Exercise description:
Repeat verbatim every line below, starting with the line that contains "common name: Gatekeeper" and continuing down through the last line, inclusive.

━━ Provided material ━━

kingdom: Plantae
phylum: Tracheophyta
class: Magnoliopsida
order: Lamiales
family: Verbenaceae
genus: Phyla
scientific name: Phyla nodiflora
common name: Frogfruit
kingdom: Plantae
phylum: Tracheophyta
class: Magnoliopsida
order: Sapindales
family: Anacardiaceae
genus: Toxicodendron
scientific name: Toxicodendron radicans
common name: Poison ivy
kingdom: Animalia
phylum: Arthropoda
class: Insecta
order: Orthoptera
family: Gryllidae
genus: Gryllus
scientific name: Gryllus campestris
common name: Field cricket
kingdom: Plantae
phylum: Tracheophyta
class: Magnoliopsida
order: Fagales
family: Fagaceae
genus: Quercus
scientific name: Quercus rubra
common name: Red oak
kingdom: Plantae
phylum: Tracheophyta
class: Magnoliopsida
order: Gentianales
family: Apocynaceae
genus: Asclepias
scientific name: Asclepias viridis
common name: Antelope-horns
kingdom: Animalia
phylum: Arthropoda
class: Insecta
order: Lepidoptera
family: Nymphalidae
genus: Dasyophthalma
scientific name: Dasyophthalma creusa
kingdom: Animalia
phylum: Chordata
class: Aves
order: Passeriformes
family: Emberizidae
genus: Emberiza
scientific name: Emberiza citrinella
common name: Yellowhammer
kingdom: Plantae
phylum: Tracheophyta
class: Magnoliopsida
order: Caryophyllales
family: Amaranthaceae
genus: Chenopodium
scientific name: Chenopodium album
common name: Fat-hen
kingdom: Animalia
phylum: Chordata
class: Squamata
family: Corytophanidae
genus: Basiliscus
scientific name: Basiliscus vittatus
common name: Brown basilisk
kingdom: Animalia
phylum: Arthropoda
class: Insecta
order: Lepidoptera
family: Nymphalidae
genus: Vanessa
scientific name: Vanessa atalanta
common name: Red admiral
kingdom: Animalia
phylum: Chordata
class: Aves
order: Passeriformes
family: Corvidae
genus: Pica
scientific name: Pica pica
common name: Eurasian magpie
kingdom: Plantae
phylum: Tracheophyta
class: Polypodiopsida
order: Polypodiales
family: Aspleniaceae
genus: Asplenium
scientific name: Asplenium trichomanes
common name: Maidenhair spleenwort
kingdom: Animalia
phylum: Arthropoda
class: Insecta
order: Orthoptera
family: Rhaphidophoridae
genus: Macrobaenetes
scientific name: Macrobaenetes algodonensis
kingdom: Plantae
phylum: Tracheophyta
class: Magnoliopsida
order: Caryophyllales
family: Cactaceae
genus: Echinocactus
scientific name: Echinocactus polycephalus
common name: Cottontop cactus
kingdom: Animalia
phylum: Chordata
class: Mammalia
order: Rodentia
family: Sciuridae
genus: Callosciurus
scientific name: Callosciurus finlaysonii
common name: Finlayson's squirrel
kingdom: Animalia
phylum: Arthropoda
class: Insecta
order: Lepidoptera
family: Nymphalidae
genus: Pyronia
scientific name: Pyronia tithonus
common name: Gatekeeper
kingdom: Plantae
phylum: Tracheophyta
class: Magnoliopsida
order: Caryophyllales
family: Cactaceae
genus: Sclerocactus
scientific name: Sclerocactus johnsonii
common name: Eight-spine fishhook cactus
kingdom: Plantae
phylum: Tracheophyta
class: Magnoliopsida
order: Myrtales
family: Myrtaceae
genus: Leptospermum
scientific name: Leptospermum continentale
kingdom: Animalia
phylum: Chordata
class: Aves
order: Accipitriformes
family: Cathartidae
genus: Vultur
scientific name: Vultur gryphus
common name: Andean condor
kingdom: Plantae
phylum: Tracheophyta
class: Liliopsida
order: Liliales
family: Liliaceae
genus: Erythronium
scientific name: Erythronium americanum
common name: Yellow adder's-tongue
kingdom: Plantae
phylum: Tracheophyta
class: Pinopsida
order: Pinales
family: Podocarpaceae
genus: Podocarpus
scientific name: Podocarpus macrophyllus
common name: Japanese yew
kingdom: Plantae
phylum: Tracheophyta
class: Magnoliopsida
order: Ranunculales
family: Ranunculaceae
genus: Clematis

━━━

Response to this exercise:
common name: Gatekeeper
kingdom: Plantae
phylum: Tracheophyta
class: Magnoliopsida
order: Caryophyllales
family: Cactaceae
genus: Sclerocactus
scientific name: Sclerocactus johnsonii
common name: Eight-spine fishhook cactus
kingdom: Plantae
phylum: Tracheophyta
class: Magnoliopsida
order: Myrtales
family: Myrtaceae
genus: Leptospermum
scientific name: Leptospermum continentale
kingdom: Animalia
phylum: Chordata
class: Aves
order: Accipitriformes
family: Cathartidae
genus: Vultur
scientific name: Vultur gryphus
common name: Andean condor
kingdom: Plantae
phylum: Tracheophyta
class: Liliopsida
order: Liliales
family: Liliaceae
genus: Erythronium
scientific name: Erythronium americanum
common name: Yellow adder's-tongue
kingdom: Plantae
phylum: Tracheophyta
class: Pinopsida
order: Pinales
family: Podocarpaceae
genus: Podocarpus
scientific name: Podocarpus macrophyllus
common name: Japanese yew
kingdom: Plantae
phylum: Tracheophyta
class: Magnoliopsida
order: Ranunculales
family: Ranunculaceae
genus: Clematis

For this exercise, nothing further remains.